European Case Law Identifier: ECLI:AT:OGH0002:2024:0140OS00038.24F.0619.000
Rechtsgebiet: Strafrecht
Fachgebiet: Sexualdelikte
Spruch:
Das Urteil des Landesgerichts Krems an der Donau vom 1. Dezember 2023, GZ 15 Hv 21/23v‑36.4, verletzt in der Subsumtion der zu Punkt B/ des Schuldspruchs angeführten Taten auch nach § 212 Abs 1 Z 2 StGB das Gesetz in dieser Bestimmung.
Dieses Urteil, das im Übrigen unberührt bleibt, wird in Punkt E/ des Schuldspruchs, soweit dieser die zu Punkt B/ angeführten Taten umfasst (insoweit ersatzlos), demgemäß auch im Strafausspruch (einschließlich der Vorhaftanrechnung), aufgehoben und es wird die Sache zur Strafneubemessung an das Landesgericht Krems an der Donau verwiesen.
Gründe:
[1] Mit dem angefochtenen Urteil wurde – soweit hier relevant – * T* mehrerer Verbrechen des sexuellen Missbrauchs einer wehrlosen oder psychisch beeinträchtigten Person nach § 205 Abs 2 StGB (B/) und mehrerer Vergehen des Missbrauchs eines Autoritätsverhältnisses nach § 212 Abs 1 Z 2 StGB (E/) schuldig erkannt.
[2] Danach hat er in K*
B/ wehrlose Personen unter Ausnützung dieses Zustands dadurch missbraucht, dass er an ihnen geschlechtliche Handlungen, nämlich „Handverkehr“ am Glied der jeweils tief schlafenden Opfer, vornahm, und zwar
1/ * F* zwischen Jänner 2016 und Juni 2023 fünf Mal;
2/ R* M* zwischen Jänner 2017 und Juni 2023 fünf Mal;
3/ R* M* zwischen Jänner 2019 und Juni 2023 zehn Mal;
4/ * B* 2018 einmal;
E/ die (unter anderem) zu B/ geschilderten Taten an minderjährigen Personen, die seiner Aufsicht unterstellt waren, unter Ausnützung seiner Stellung gegenüber diesen Personen begangen.
Rechtliche Beurteilung
[3] Dieses Urteil steht – wie die Generalprokuratur in ihrer zur Wahrung des Gesetzes ergriffenen Wahrungsbeschwerde zutreffend ausführt – mit dem Gesetz nicht im Einklang:
[4] Die Ausnützung einer Autoritätsstellung ist nämlich gegenüber – wie hier jeweils infolge Tiefschlafs – im Sinn des § 205 Abs 1 erster Fall StGB wehrlosen Personen begrifflich ausgeschlossen, weshalb eine (diese Tatmodalität voraussetzende) Subsumtion nach § 212 Abs 1 Z 2 StGB nicht in Betracht kommt (RIS‑Justiz RS0106294 [insbesondere T4]; Hinterhofer, SbgK § 212 Rz 47; vgl auch Philipp in WK2 StGB § 212 Rz 10), weshalb der Schuldspruch zu Punkt E/, soweit dieser die zu Punkt B/ angeführten Taten erfasst, letztere Bestimmung verletzt.

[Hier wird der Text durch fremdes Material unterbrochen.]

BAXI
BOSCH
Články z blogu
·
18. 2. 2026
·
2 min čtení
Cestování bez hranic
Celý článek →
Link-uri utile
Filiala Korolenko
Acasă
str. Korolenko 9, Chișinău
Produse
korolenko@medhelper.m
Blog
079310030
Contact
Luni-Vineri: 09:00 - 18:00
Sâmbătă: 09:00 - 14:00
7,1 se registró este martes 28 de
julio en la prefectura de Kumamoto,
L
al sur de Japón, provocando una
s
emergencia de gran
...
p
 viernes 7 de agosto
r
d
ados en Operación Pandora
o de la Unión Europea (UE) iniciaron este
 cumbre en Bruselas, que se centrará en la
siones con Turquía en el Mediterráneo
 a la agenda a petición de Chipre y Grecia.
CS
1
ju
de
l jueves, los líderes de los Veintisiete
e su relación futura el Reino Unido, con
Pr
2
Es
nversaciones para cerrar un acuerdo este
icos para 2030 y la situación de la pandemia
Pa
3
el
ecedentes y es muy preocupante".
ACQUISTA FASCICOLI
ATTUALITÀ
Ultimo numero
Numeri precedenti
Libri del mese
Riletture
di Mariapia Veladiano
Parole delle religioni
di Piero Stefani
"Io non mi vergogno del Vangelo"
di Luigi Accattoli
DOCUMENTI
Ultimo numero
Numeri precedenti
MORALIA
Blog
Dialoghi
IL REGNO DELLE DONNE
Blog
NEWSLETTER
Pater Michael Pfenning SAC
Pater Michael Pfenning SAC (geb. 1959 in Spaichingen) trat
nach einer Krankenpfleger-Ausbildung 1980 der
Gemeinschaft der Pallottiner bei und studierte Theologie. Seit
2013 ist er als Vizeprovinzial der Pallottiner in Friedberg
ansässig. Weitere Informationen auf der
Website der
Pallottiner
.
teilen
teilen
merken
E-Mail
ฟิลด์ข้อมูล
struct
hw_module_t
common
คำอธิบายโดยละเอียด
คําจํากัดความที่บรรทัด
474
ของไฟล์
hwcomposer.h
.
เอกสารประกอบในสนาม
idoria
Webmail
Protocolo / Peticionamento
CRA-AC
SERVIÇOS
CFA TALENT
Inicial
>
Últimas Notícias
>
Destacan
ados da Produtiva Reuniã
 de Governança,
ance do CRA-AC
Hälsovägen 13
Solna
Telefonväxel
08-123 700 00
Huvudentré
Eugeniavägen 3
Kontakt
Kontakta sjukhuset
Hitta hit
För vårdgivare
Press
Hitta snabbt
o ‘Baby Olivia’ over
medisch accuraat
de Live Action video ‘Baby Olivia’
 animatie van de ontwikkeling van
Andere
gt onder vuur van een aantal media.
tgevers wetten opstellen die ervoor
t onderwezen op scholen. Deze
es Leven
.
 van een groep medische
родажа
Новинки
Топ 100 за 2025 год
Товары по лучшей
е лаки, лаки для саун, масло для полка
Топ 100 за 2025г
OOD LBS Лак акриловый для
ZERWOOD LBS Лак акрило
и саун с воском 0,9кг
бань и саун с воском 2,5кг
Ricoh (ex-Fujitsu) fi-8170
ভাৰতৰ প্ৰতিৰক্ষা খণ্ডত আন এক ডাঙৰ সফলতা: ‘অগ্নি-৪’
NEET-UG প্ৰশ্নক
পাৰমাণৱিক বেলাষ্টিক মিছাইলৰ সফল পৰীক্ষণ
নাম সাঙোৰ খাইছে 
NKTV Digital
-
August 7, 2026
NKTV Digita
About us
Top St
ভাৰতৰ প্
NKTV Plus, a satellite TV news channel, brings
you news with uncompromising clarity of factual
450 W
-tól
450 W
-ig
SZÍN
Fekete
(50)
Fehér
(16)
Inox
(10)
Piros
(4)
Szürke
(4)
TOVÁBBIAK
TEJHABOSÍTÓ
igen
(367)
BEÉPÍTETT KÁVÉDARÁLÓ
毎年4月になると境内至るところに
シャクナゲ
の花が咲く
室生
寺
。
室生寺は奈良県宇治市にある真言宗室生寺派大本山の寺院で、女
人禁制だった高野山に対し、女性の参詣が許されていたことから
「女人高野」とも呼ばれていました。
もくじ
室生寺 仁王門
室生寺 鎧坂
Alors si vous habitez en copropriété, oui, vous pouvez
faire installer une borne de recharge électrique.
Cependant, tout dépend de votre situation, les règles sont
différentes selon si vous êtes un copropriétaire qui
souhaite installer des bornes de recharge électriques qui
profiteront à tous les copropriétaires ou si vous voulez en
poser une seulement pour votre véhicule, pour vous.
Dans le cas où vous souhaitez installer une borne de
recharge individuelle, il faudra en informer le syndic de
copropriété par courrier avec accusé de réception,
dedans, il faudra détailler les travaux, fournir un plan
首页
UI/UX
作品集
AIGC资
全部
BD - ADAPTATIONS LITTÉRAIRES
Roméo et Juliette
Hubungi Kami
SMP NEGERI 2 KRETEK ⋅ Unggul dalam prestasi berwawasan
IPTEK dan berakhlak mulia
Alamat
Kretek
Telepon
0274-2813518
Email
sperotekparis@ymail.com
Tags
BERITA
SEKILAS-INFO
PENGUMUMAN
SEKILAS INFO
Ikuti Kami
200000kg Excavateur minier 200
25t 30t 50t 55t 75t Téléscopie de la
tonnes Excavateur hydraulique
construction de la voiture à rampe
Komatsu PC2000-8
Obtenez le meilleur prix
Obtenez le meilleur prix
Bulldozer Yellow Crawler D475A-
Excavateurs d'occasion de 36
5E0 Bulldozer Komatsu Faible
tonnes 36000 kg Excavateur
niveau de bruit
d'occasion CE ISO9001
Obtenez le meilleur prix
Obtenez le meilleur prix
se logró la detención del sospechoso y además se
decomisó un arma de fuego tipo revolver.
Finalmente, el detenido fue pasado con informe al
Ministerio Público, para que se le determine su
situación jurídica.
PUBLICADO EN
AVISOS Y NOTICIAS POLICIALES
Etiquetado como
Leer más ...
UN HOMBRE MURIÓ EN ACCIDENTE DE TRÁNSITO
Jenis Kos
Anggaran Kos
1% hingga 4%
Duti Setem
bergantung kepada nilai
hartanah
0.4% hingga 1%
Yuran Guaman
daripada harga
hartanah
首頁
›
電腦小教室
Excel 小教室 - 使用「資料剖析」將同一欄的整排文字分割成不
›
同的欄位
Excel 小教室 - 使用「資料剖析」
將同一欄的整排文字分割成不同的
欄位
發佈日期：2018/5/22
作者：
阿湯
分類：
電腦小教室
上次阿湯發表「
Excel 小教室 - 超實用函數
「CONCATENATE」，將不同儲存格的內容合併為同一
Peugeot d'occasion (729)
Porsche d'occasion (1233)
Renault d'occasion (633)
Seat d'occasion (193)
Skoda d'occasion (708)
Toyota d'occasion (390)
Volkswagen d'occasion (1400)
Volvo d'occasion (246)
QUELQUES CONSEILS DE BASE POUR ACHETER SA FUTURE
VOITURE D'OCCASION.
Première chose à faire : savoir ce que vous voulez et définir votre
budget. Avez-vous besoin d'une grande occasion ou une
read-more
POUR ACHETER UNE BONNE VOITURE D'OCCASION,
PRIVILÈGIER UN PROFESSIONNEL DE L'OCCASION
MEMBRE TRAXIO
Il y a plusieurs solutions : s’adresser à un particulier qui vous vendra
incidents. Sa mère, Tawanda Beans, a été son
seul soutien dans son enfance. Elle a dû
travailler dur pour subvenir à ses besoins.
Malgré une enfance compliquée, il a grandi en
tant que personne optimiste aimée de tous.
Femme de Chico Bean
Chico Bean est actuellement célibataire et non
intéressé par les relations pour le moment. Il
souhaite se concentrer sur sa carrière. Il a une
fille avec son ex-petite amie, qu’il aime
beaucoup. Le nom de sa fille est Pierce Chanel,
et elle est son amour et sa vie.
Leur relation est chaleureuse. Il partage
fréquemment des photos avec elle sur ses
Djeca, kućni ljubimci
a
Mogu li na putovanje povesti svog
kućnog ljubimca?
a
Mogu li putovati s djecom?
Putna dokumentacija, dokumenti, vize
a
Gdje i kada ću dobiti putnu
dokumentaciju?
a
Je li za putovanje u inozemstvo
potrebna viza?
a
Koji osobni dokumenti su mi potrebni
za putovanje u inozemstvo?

[5] Da nicht auszuschließen ist, dass sich diese Gesetzesverletzung zum Nachteil des Angeklagten auswirkt, sah sich der Oberste Gerichtshof veranlasst, ihre Feststellung auf die im Spruch ersichtliche Weise mit konkreter Wirkung zu verknüpfen (§ 292 letzter Satz StPO).
[6] Die vom Angeklagten gegen den (nunmehr aufgehobenen) Strafausspruch ergriffene Berufung, über die das Oberlandesgericht noch nicht entschieden hat, ist somit gegenstandslos.
[7] Strafneubemessung durch den Obersten Gerichtshof kam übrigens nicht in Betracht, weil das Gesetz eine Vorführung des in Haft Befindlichen zum Gerichtstag, in dem über eine von der Generalprokuratur zur Wahrung des Gesetzes ergriffene Nichtigkeitsbeschwerde entschieden wird, nicht vorsieht (RIS‑Justiz RS0100163; 13 Os 65/14d, 66/14a; Ratz, WK‑StPO § 292 Rz 23 und 31).